### ВОПРОСЫ
[1] Объясните по тексту об отце Скитальца, почему сын украл у отца пятак.
[2] Подхватите текст об отце Скитальца и продолжите его со следующей фразы после последней приведенной.

━━━ ТЕКСТ ДОКУМЕНТА ━━━

Но как в отце всё было перепутано!
Однажды он не выполнил обещания покупать сыну каждый день по книжке на ярмарке в Нижнем, и сын украл у него пятак, чтобы купить «Дон Кихота». Отец отобрал эту книжку и читал ее с наслаждением, но зверски высек сына за воровство, чуть не доведя его до самоубийства. Но ведь сам отец рассказывал, как страшны наказания в армии: «<…> беглых тогда «сквозь строй» прогоняли: поставят роту солдат в два ряда, каждому палку дадут, а беглому руки к ружью привяжут и за ружье ведут, и бьют его с двух сторон в голую спину палкой изо всей силы, так что когда до тебя, бывало, дойдет очередь бить, то уж не по спине бьешь, а по кровавой говядине, говядина-то клочьями висит, а в ней от палок занозы».
«И вся жизнь моего отца представлялась мне таким длинным-длинным «сквозь строем» из розог, плетей, палок, дубин, горьких обид, нескончаемых несчастий, несправедливых унижений и попираний человека!..» – замечал Скиталец. Отсюда он выводил и свою «сквозь-стройную» наследственность.
«Изгнанный из учебного заведения, я был гоним повсюду, очутился в рядах «городского пролетариата» и пошел «сквозь строй» жизни. Меня унижали, оскорбляли… Если мужики в деревне считали меня «нехрестьянином», то городские люди ясно видели во мне все признаки «мужика», «плебея».

━━━ ПРЕДОСТАВЛЕННЫЕ МАТЕРИАЛЫ ━━━

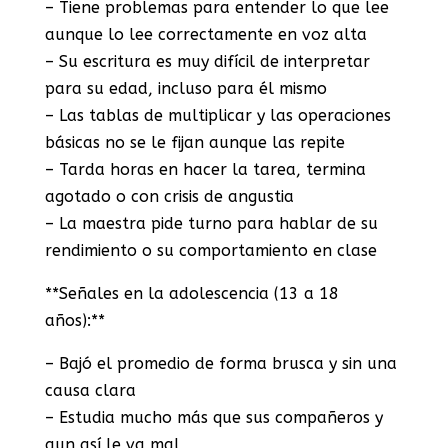
– Tiene problemas para entender lo que lee
aunque lo lee correctamente en voz alta
– Su escritura es muy difícil de interpretar
para su edad, incluso para él mismo
– Las tablas de multiplicar y las operaciones
básicas no se le fijan aunque las repite
– Tarda horas en hacer la tarea, termina
agotado o con crisis de angustia
– La maestra pide turno para hablar de su
rendimiento o su comportamiento en clase
**Señales en la adolescencia (13 a 18
años):**
– Bajó el promedio de forma brusca y sin una
causa clara
– Estudia mucho más que sus compañeros y
aun así le va mal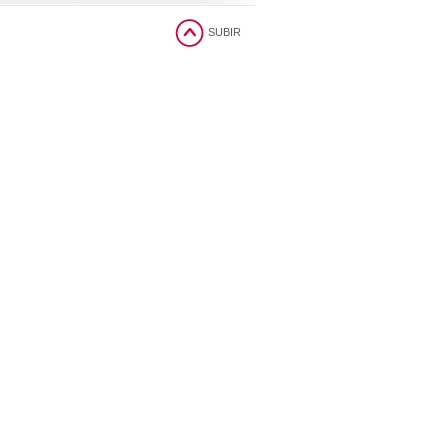
SUBIR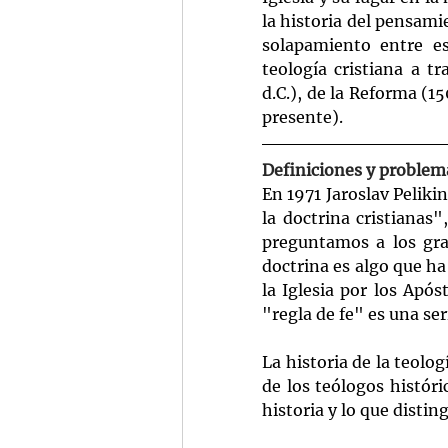
la historia del pensami
solapamiento entre est
teología cristiana a t
d.C.), de la Reforma (
presente).
Definiciones y problem
En 1971 Jaroslav Pelikin
la doctrina cristianas
preguntamos a los gran
doctrina es algo que ha 
la Iglesia por los Após
"regla de fe" es una ser
La historia de la teolog
de los teólogos históri
historia y lo que distin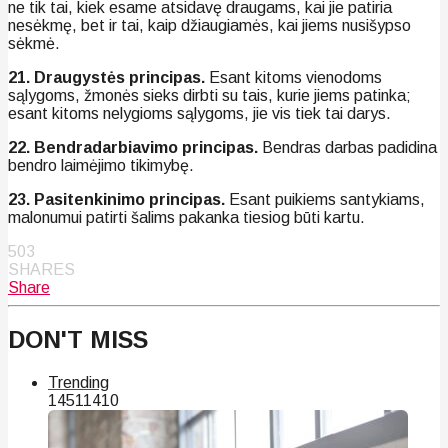
ne tik tai, kiek esame atsidavę draugams, kai jie patiria
nesėkmę, bet ir tai, kaip džiaugiamės, kai jiems nusišypso
sėkmė.
21. Draugystės principas.
Esant kitoms vienodoms
sąlygoms, žmonės sieks dirbti su tais, kurie jiems patinka;
esant kitoms nelygioms sąlygoms, jie vis tiek tai darys.
22. Bendradarbiavimo principas.
Bendras darbas padidina
bendro laimėjimo tikimybę.
23. Pasitenkinimo principas.
Esant puikiems santykiams,
malonumui patirti šalims pakanka tiesiog būti kartu.
503
SHARES
Share
DON'T MISS
Trending
145
114
10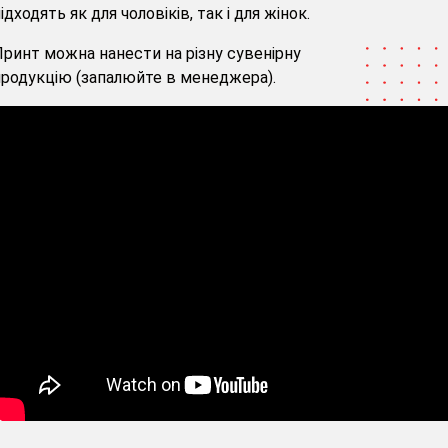
ідходять як для чоловіків, так і для жінок.
ринт можна нанести на різну сувенірну
родукцію (запалюйте в менеджера).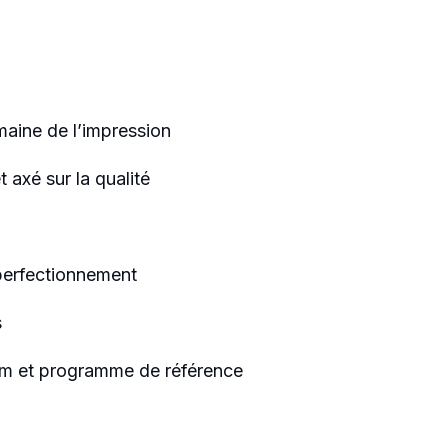
maine de l’impression
 axé sur la qualité
 perfectionnement
s
ym et programme de référence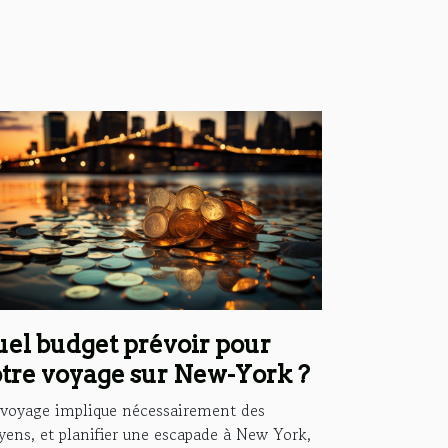
el budget prévoir pour
tre voyage sur New-York ?
voyage implique nécessairement des
ens, et planifier une escapade à New York,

━━━

### ОТВЕТЫ К ЗАДАНИЯМ
[1] Отец не выполнил обещания покупать сыну каждый день по книжке на ярмарке в Нижнем. Поэтому сын украл у него пятак, чтобы купить «Дон Кихота».

[2]
Как бы высокомерно ни высмеивали интеллигентов за наивность «хождения в народ», некрасовское «Сейте разумное, доброе, вечное…» давало свои всходы. Всё чаще можно было встретить книгочеев в самых захолустных местах, где продолжалось постепенное раскрепощение – уже духовное – крестьян, тянущихся от ярмарочных лубков к книжкам, какие не ради развлечения писаны и где глазам приходилось буквально вспахивать порой нелегкие для уразумения страницы. Эта пахота глазами и разумом не облегчала жизнь, а утяжеляла горечью раздумий. Но эти же книги придавали жизни смысл. Из глубины народной без насильственного понукания появлялись не только самородки-читатели, но и самородки-писатели, что впоследствии было опошлено «призывами ударников в литературу» и искусственным созданием «пролетарской литературы», пытавшейся подменить общечеловеческие устои классовыми.
Не случайно на берегах Волги, близ Самары, собираются на Грушинский фестиваль до пятидесяти, а то и до ста тысяч человек подышать песнями и стихами. «Да разве Россия Россией будет, / если стихи и песни разлюбит?» – настраиваю я свои гусли под Степанова отца.
Если говорить о стихах самого Скитальца, то уцелеют, думаю, лишь несколько его фольклорных песен – но ведь и это что-то.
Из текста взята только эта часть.